Stanley Reed, Business Week
Oil prices plunge nearly $5, to $63 a barrel, even while OPEC shows “solidarity” by announcing a 1.5 million-barrel-per-day production cut

Through the nine years of ever-increasing oil prices, OPEC snoozed, faintly uneasy with the damage high prices were doing to its customers’ economies but content to reap the windfall. Now, with prices having fallen by close to 60% from their July peak of $147 per barrel, the Vienna-based organization is waking up, if not panicking.

On Oct. 24, OPEC announced production cuts of 1.5 million barrels per day. And to try to make the cuts credible, the organization spelled them out for each member, including Angola, which has recently joined and agreed to give up 99,000 barrels per day. “These are real cuts, not B.S.,” says Vera Deladoucette, an analyst at Cambridge Energy Research Associates, who was attending the meeting. “Prices close to $60 per barrel concentrated the minds of people.”

… As with so many other businesses, a lot of assumptions about the future of the oil industry have been rattled by the protracted credit crisis and its spread into the global economy.
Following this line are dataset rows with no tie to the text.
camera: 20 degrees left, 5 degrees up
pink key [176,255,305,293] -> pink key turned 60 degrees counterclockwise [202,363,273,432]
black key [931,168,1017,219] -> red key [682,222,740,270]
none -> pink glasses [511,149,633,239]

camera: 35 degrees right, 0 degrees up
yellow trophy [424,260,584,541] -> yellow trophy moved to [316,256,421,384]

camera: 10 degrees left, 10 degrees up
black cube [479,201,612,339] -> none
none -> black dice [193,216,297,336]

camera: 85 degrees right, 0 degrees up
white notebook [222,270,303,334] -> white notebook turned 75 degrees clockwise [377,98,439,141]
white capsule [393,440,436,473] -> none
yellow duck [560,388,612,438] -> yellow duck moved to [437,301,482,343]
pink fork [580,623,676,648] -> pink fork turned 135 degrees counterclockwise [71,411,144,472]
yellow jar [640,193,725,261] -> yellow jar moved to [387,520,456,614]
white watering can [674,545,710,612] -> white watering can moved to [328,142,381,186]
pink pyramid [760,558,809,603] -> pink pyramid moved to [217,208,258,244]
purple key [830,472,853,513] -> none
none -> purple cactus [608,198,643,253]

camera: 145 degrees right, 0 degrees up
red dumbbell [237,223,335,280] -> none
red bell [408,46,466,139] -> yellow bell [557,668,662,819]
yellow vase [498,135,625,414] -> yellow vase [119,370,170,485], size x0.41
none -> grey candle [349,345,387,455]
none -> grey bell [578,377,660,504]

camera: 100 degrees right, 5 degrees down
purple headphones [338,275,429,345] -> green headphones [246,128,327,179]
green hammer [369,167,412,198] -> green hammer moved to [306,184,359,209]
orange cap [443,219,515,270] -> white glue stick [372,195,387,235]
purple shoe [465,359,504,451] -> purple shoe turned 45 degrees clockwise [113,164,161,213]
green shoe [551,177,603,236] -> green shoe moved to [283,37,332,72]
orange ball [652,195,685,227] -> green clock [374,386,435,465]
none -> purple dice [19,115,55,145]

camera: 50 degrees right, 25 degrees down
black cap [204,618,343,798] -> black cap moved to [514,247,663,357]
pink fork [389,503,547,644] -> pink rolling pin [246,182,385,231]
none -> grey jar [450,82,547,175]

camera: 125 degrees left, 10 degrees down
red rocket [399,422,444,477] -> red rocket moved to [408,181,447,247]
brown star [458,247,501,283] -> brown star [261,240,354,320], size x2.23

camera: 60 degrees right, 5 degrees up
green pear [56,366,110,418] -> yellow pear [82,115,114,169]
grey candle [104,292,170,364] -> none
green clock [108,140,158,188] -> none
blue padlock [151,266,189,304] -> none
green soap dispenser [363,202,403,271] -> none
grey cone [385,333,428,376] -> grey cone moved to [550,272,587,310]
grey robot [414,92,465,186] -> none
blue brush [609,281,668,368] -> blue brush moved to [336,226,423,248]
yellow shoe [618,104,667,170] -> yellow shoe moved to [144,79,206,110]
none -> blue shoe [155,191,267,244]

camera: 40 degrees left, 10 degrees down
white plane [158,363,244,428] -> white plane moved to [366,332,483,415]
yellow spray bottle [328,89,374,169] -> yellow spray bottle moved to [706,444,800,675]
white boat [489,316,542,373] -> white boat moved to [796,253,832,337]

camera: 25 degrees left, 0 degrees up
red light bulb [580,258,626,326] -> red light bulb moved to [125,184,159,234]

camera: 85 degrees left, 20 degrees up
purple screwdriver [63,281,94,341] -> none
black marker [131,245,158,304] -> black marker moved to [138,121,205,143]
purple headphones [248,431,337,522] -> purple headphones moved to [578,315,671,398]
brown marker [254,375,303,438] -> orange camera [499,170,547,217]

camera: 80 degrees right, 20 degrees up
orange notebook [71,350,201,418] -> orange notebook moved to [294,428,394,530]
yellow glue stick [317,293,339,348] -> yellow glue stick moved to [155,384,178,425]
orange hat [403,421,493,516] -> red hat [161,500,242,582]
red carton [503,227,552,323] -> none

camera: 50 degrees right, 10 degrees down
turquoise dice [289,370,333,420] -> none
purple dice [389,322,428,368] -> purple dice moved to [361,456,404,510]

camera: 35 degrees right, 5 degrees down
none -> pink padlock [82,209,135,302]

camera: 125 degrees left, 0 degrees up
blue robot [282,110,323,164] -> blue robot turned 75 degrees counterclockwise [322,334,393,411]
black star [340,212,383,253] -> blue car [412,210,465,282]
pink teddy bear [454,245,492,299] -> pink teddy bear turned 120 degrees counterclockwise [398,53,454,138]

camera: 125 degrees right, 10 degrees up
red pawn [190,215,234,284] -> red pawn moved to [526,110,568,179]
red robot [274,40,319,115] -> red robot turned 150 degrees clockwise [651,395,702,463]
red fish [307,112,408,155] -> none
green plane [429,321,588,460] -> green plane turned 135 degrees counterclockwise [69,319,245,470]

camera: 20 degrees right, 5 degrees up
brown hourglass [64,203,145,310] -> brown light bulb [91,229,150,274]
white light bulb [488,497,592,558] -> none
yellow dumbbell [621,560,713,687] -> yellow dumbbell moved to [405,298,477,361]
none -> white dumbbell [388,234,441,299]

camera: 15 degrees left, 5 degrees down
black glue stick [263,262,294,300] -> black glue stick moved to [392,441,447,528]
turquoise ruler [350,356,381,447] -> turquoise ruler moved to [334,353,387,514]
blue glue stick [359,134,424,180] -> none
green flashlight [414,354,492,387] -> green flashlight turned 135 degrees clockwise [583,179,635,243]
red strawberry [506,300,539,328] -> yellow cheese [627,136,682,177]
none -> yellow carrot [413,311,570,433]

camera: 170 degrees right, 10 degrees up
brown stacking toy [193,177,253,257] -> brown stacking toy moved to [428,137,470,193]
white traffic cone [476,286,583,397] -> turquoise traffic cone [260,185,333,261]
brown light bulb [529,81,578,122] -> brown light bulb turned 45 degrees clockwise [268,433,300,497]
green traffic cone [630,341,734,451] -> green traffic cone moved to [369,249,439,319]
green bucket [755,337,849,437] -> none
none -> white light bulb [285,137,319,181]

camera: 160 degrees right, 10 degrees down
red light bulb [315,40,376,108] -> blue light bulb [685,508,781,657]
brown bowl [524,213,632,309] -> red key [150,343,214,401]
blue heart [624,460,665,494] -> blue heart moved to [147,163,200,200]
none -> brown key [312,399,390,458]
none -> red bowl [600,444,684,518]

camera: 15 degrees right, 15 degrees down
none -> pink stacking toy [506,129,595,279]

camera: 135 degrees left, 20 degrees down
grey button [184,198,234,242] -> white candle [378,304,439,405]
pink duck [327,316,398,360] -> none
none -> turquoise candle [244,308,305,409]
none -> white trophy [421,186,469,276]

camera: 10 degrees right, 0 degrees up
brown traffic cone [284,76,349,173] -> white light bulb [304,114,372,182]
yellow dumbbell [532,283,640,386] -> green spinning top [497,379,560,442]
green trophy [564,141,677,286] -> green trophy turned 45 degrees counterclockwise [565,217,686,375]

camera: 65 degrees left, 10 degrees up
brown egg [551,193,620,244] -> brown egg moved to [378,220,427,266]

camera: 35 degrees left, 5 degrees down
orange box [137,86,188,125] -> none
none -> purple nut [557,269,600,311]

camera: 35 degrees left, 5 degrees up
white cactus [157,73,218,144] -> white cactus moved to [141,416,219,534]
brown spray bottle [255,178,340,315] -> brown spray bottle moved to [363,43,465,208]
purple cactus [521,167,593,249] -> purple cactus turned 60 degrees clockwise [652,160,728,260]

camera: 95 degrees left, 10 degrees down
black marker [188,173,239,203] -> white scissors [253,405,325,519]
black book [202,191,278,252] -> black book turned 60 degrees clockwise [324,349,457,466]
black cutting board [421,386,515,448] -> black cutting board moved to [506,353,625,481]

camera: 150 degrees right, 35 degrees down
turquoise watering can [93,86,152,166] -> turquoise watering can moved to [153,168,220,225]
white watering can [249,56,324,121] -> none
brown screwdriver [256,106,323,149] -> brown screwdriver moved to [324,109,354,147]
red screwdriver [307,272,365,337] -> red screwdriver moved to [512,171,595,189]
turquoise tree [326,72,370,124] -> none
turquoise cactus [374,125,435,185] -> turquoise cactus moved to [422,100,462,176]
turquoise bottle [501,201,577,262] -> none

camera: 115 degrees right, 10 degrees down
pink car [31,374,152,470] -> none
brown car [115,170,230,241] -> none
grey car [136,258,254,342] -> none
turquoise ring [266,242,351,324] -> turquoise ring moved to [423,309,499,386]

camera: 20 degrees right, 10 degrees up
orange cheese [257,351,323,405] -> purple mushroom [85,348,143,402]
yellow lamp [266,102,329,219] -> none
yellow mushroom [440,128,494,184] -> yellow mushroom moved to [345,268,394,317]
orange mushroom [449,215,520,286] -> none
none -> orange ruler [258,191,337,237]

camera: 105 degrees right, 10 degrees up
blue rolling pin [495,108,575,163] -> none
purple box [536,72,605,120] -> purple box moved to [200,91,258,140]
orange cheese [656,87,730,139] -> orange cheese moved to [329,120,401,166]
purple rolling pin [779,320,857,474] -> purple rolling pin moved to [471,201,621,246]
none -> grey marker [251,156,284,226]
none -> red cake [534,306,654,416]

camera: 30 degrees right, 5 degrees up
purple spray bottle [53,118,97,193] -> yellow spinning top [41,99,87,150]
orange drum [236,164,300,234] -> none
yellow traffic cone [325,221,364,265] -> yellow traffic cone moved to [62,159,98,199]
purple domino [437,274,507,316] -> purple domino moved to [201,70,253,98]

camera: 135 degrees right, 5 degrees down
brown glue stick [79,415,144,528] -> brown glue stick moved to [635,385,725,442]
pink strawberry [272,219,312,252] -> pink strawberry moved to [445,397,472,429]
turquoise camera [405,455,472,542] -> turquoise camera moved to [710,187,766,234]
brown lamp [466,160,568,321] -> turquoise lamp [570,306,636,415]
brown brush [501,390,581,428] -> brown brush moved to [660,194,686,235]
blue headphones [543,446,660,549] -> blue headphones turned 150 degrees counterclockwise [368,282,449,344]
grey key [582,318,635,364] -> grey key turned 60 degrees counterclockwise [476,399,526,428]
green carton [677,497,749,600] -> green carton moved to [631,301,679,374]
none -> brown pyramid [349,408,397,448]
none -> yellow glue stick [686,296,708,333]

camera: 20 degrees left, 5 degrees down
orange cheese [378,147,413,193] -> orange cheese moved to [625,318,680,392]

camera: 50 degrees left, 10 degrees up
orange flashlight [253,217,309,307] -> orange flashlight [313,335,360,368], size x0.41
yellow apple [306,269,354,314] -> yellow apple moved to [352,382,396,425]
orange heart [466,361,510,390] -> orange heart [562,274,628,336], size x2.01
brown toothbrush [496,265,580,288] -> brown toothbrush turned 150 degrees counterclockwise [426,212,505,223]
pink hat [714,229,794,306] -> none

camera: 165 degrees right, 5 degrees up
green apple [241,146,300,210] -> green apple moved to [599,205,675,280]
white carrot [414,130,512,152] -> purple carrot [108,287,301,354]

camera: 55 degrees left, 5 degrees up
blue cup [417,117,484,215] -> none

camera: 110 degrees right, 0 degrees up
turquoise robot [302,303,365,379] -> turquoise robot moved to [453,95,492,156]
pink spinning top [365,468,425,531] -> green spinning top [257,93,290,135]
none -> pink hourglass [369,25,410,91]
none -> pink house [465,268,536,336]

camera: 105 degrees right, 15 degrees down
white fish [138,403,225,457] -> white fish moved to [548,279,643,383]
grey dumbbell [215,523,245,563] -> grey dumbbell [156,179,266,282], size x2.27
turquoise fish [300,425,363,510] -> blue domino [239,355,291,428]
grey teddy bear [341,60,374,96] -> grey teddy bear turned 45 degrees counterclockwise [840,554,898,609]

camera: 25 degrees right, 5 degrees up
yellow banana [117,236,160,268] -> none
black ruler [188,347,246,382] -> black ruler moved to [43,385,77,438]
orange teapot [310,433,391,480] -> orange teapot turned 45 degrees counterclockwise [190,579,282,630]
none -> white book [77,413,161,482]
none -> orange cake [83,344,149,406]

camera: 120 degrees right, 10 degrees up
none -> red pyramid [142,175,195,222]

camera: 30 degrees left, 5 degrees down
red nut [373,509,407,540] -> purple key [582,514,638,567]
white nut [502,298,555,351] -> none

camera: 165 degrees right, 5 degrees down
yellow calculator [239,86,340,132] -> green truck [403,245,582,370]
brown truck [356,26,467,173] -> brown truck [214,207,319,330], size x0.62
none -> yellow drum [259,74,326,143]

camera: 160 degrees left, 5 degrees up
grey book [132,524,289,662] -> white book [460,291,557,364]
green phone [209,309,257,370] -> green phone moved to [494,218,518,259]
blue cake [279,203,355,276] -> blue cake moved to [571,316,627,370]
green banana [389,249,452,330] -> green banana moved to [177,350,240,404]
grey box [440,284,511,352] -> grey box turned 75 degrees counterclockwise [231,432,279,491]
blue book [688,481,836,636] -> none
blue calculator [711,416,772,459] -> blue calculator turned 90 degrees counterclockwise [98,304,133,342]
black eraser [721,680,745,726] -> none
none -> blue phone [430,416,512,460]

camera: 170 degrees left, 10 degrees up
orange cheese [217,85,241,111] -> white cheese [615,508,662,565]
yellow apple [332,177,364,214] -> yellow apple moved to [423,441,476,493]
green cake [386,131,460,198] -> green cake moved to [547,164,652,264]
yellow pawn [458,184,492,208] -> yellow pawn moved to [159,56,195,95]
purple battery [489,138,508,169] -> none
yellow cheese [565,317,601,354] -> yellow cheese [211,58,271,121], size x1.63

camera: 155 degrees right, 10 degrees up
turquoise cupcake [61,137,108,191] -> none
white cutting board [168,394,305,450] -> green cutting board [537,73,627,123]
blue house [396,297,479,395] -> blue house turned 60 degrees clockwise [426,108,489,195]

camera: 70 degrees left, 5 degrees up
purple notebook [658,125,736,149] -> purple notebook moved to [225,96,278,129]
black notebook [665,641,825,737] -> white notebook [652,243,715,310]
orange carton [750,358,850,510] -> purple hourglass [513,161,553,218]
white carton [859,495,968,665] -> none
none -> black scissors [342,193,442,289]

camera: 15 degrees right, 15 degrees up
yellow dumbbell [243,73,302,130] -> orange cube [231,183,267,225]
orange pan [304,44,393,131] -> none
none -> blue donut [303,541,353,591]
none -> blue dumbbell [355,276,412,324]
The suppositions that underpinned the sharp rise in oil prices—peak oil and fast-rising demand in emerging markets—have now gone by the boards, at least temporarily, as forecasts of future demand are relentlessly trimmed.
(24 October 2008)

Cuba’s claims of 20B barrels in offshore oil raise eyebrows

Jeff Franks, Reuters
Cuba’s announcement last week that its still untapped offshore oil fields may hold more than 20 billion barrels of oil has raised eyebrows among outside oil experts who say the big number is hard to believe but not out of the realm of possibility.

They said Cuba has excellent geologists, but they would like to see the findings verified by independent experts who have no stake in the Caribbean island’s oil future.

Potential reserves of 20 billion barrels or more would put Cuba in the big leagues of world oil producers and bring new prosperity to the communist-run island that imports more than half its energy needs.
(24 October 2008)

Iran’s president under pressure

David Blair, Telegraph (UK)
Iran’s hardline president is under mounting political pressure as plummeting oil prices damage the national economy and persistent reports suggest that he may be in poor health.

… Mr Ahmadinejad, who has a reputation for being a workaholic to the point of hyperactivity, may be suffering from the strains of office.

Rapid falls in the price of oil are adding to his woes. Iran produces about 4.2 million barrels of oil every day, making its economy and national finances largely dependent on the price of crude. Yesterday, oil was trading at about $66 per barrel – less than half the peak price of $145 recorded in July.

Whenever the oil price falls by a dollar, Iran probably loses about $1 billion. The national coffers are being hit at exactly the time when Mr Ahmadinejad should be concentrating on securing another four-year term at the elections due in June.

But the president was widely unpopular even when oil prices were rising. Mr Ahmadinejad was accused of driving up inflation and damaging living standards by squandering the oil money on wasteful prestige projects.
(24 October 2008)
The Western and Iranian press don’t miss a chance in getting a dig each other. As a result, it’s hard to get a true picture. Does Iran represent a nuclear threat? Is it a failing petro-state? Is it the emerging power in the Middle East? All these contradictory themes are to be found in the news coverage. -BA

Venezuela oil price tumbles, Chavez pressured

Brian Ellsworth, Reuters
The price of Venezuelan oil fell more than 10 percent this week, boosting financial pressure on the government of leftist President Hugo Chavez whose popularity depends on oil-financed social programs.

Analysts said Chavez could survive a large oil price drop in the short term due to abundant government funds, but the socialist stalwart could face a larger-than-expected 2009 fiscal deficit amid the global financial crisis.